Im doing imaging, audio and video for more than 20 (dammit im old) years on Linux now and it works better and better. Never had the wish to go back to Adobe.

@phreaknerd

I never did video editing and audio production on anything but Linux in my life, with a few exceptions when clients wanted me to use their Resolve or their Logic on their (Apple) machines. (I switched to Linux in 1999.)

Logic is a tool I can use because it is close to what I'd expect from a DAW, and Resolve is close to what I'd expect from a NLE.

I just started up Blender (it is pre-installed on UbuntuStudio) and it's quite a bit different from other NLEs. For example, it doesn't display a playhead, I can't find an audio mixer, video clips do not move together in the scene with their corresponding audio parts, clips don't snap to boundaries so I can't realign audio/video… ok, I guess there is keyboard shortcuts for all of this somehow. It's likely all possible, but none of the standard behaviour seems to be the default.

But it has one thing in common with Kdenlive, it can't play back my footage properly on my machine.

@nielso Note that hardware accelerated decoding/encoding (h264 etc) on Linux needs NVIDIA, even if you get the Studio version. Note that AAC is not supported at all. If you use a supported distro (EL8/EL9) Resolve is easy to install. If you want to know what Resolve supports read this: https://documents.blackmagicdesign.com/SupportNotes/DaVinci_Resolve_20_Supported_Codec_List.pdf

@rodlie

Thanks for the info. Which all cries for cracking the Pro version in order to test it.

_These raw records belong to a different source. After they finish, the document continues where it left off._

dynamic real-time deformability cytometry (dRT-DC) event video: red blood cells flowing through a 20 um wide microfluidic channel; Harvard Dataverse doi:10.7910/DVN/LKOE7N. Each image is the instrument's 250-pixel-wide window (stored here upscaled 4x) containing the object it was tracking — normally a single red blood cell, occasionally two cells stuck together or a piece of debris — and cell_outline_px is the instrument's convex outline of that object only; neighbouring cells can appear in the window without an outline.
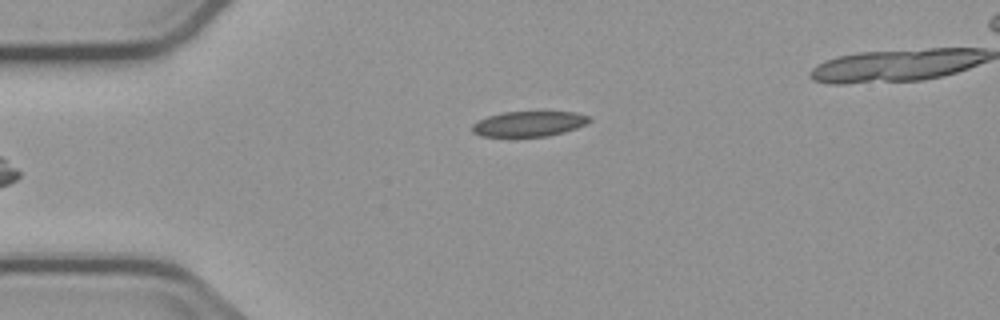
{"species": "common noctule bat (a hibernating species)", "species_latin": "Nyctalus noctula", "temperature_condition": "cold", "stored_images_in_passage": 4, "camera_frame_rate_fps": 3000, "um_per_image_px": 0.085, "animal": {"sex": "male", "body_mass_g": 23.1, "forearm_length_mm": 52.7}, "frame": {"image": 1, "passage_image": 4, "time_ms": 4.333, "image_size_px": [1000, 320], "cell_outline_px": [[592, 120], [588, 124], [564, 132], [548, 136], [480, 136], [472, 132], [472, 124], [488, 116], [504, 112], [576, 112], [588, 116]], "centroid_in_image_um": [44.98, 10.52], "position_along_channel_um": 40.0, "area_um2": 17.17}}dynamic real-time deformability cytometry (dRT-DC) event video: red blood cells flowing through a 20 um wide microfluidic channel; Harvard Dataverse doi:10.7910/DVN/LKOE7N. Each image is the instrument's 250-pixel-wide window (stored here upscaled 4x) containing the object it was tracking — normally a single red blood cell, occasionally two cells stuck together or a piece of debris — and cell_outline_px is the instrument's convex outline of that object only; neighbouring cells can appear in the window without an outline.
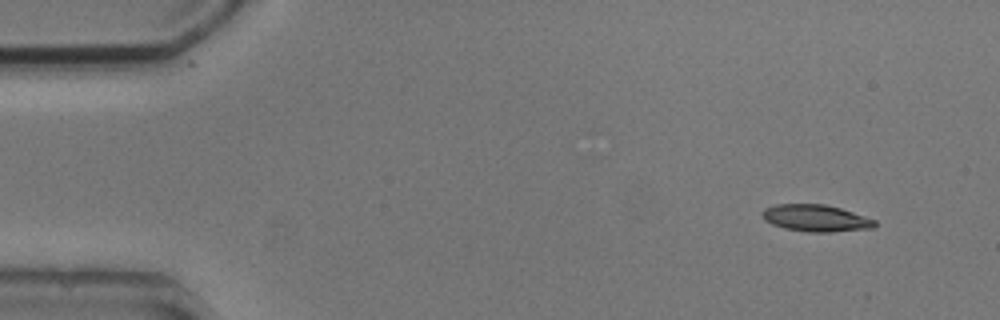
{"species": "common noctule bat (a hibernating species)", "species_latin": "Nyctalus noctula", "temperature_condition": "cold", "stored_images_in_passage": 4, "camera_frame_rate_fps": 3000, "um_per_image_px": 0.085, "animal": {"sex": "male", "body_mass_g": 20.5, "forearm_length_mm": 52.5}, "frame": {"image": 1, "passage_image": 1, "time_ms": 0.0, "image_size_px": [1000, 320], "cell_outline_px": [[876, 228], [832, 232], [808, 232], [784, 228], [772, 224], [764, 220], [760, 212], [764, 208], [776, 204], [824, 204], [840, 208], [876, 220]], "centroid_in_image_um": [69.33, 18.54], "position_along_channel_um": 15.7, "area_um2": 17.74}}
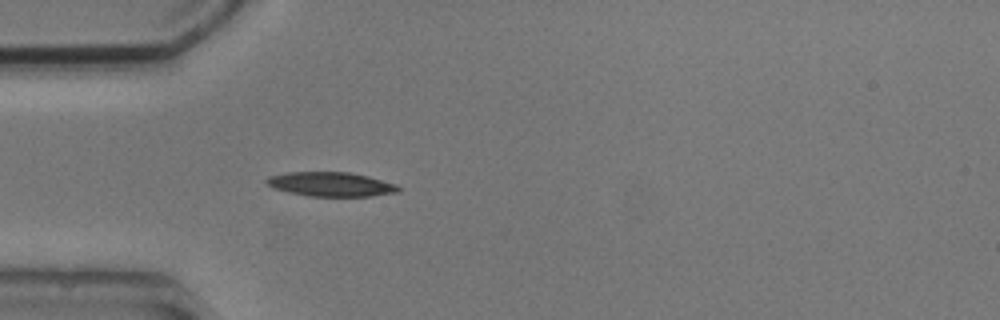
{"frame": {"image": 2, "passage_image": 4, "time_ms": 3.667, "image_size_px": [1000, 320], "cell_outline_px": [[400, 192], [372, 196], [308, 196], [288, 192], [276, 188], [268, 184], [264, 180], [268, 176], [288, 172], [348, 172], [368, 176], [396, 184], [400, 188]], "centroid_in_image_um": [28.14, 15.66], "position_along_channel_um": 56.9, "area_um2": 18.61}}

I wouldn't have known that today's almost default audio format (unfortunately), AAC is not supported by an almost 400€ professional product on Linux.

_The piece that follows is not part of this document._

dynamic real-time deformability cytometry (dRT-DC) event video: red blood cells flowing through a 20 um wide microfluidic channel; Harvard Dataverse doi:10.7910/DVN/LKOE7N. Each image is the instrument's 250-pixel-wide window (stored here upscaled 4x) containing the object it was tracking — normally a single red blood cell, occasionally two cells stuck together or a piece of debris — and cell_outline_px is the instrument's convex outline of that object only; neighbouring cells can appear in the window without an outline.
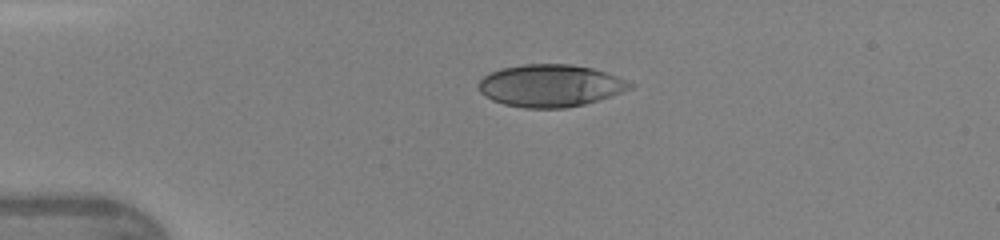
{"species": "human", "species_latin": "Homo sapiens", "temperature_condition": "warm", "stored_images_in_passage": 37, "camera_frame_rate_fps": 3000, "um_per_image_px": 0.085, "donor": {"sex": "female"}, "frame": {"image": 1, "passage_image": 1, "time_ms": 0.0, "image_size_px": [1000, 240], "cell_outline_px": [[636, 84], [632, 88], [584, 104], [564, 108], [524, 108], [504, 104], [492, 100], [484, 96], [480, 92], [476, 84], [484, 76], [500, 68], [524, 64], [568, 64], [592, 68], [616, 76]], "centroid_in_image_um": [46.73, 7.28], "position_along_channel_um": 38.3, "area_um2": 37.17}}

@nielso if you used rustup to install rust, try to use `cargo +nightly run` instead (maybe you need to do `rustup toolchain install nightly` first, I don't remember rn)

@kruemmelspalter

I did that, thanks. That solved 1 error.

Now I get another 3 other errors in some code.
https://pastebin.com/Eez5z8XU

cargo run error - Pastebin.com

Pastebin.com is the number one paste tool since 2002. Pastebin is a website where you can store text online for a set period of time.

Pastebin
@nielso Looks like the dependency `pelite` only works on windows, idk if you can do much except use it on windows

@kruemmelspalter

But on Windows I don't need the program because it removes limitations from DaVinci Resolve that only exist on Linux.

Mister Kafka is watching us.

How can I remove all the things that Rust has installed?

@nielso
removing the rustup package, `~/.cargo` and `~/.rustup` should do it afaik
@nielso How did you installed #Rust? If via #rustup, add nightly and run `cargo +nightly run`.